A deliciously gooey chocolate chip cookie skillet gets updated with butterscotch for a decadent treat!
Give me one cookie, and I’m a happy gal. But give me a giant chocolate chip cookie skillet, and I’m in heaven. This cookie is one big skillet of love, and that’s what makes it so heavenly to begin with.
I’ve got an imagination exercise for ya. Close your eyes for a second with me. It’s ok, don’t peak (well maybe just close one and read this because I’m sure you can’t read with your eyes closed. This is a time when I wish I was there with you to read this so you can totally be transported to deep cookie heaven).
Anyway…. imagine a gooey, chewy chocolate chip cookie with bits of butterscotch baked until just soft in a cast iron skillet. Nice and warm right out of the oven, imagine topping it with big scoops of vanilla ice cream that melt along the surface. This is pure decadence. And you deserve it all!
This chocolate chip cookie skillet isn’t for those who want to half step in the cookie department. This is about having one of those desserts that completely satisfies every cookie craving and addiction inside of you with one single bite. To create the recipe, I started with my favorite chewy chocolate chip cookie recipe.

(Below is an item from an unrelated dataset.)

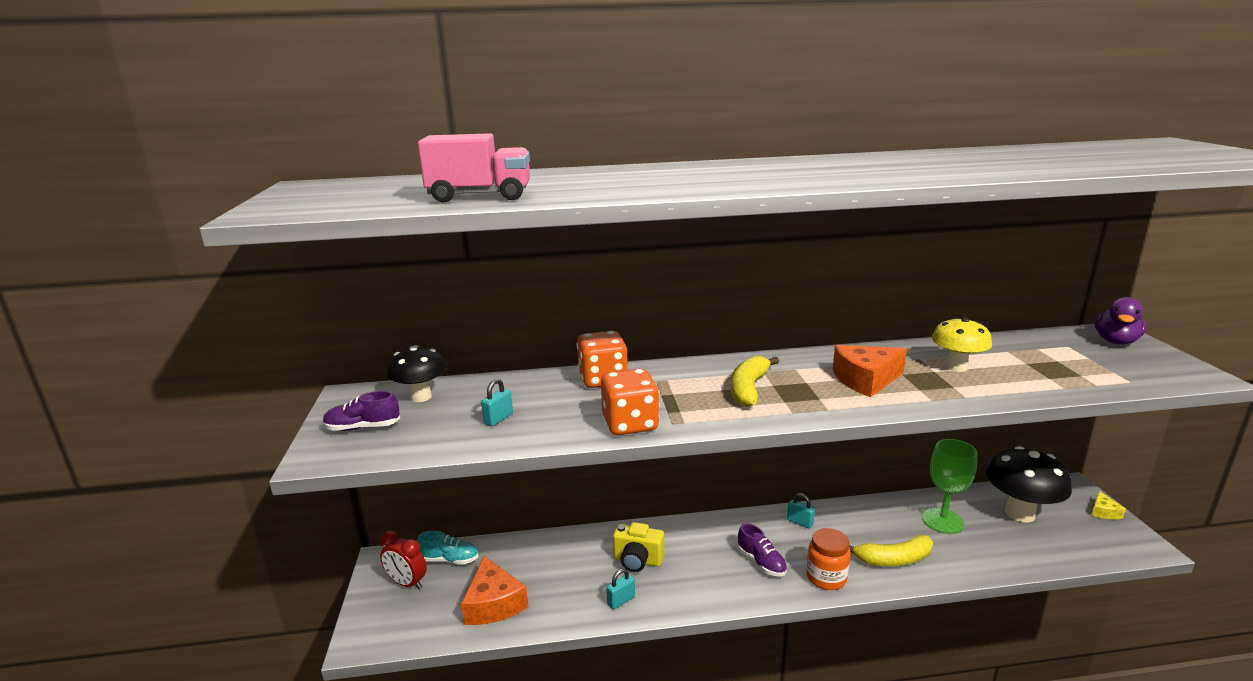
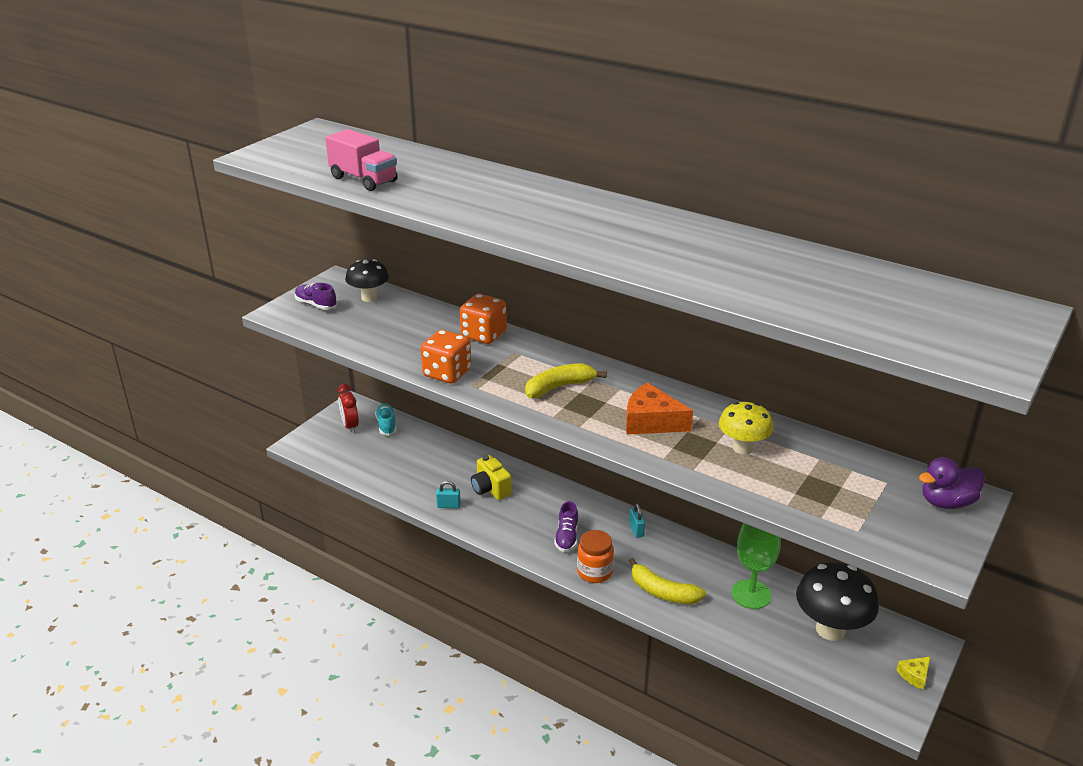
camera: 40 degrees right, 10 degrees up
turquoise shoe [417,531,478,564] -> turquoise shoe turned 150 degrees counterclockwise [375,403,397,435]
orange cheese [461,556,528,625] -> none
turquoise padlock [481,379,513,426] -> none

I piled the dough into my cast iron skillet and baked it until just barely cooked. I prefer my cookie underdone but if you want a crispier cookie, you can certainly bake it longer.
I didn’t let it cool long, added ice cream and dug right in. In fact, this baby didn’t last long at all.
- 2½ cups all-purpose flour
- 2 teaspoons cornstarch
- ¾ teaspoon salt
- 1 teaspoon baking powder
- 1 teaspoon baking soda
- 1 cup unsalted butter, softened to room temperature
- ½ cup granulated sugar
- 1½ cups packed brown sugar
- 1 large egg plus 2 egg yolks at room temperature
- 1 tablespoon pure vanilla extract
- 1 cup chocolate chips
- 1 cup butterscotch chips
- In a medium sized bowl, whisk together flour, cornstarch, salt, baking powder and baking soda and put aside.
- In the bowl of your mixer, add butter and both granulated and brown sugars and cream together for 3-4 minutes on high until light and fluffy.
- Next add in eggs one at a time beating until incorporated. Then add in pure vanilla extract and beat until smooth.
- Turn down your mixer to low and add in flour mixture in three intervals beating after each addition until well-combined. Lastly, stir in chocolate chips and butterscotch chips.
- Place dough in the refrigerator for at least 1 hour. Two hours is even better.
- Preheat oven to 350 degrees.
- Spray a cast iron or deep dish skillet with non-stick baking spray.
- Pat all of cookie dough into the pan then bake for 20-35 minutes depending on how well done you want the cookie to be.
- Cookie may seem underdone but let it cool until warm to begin setting then serve.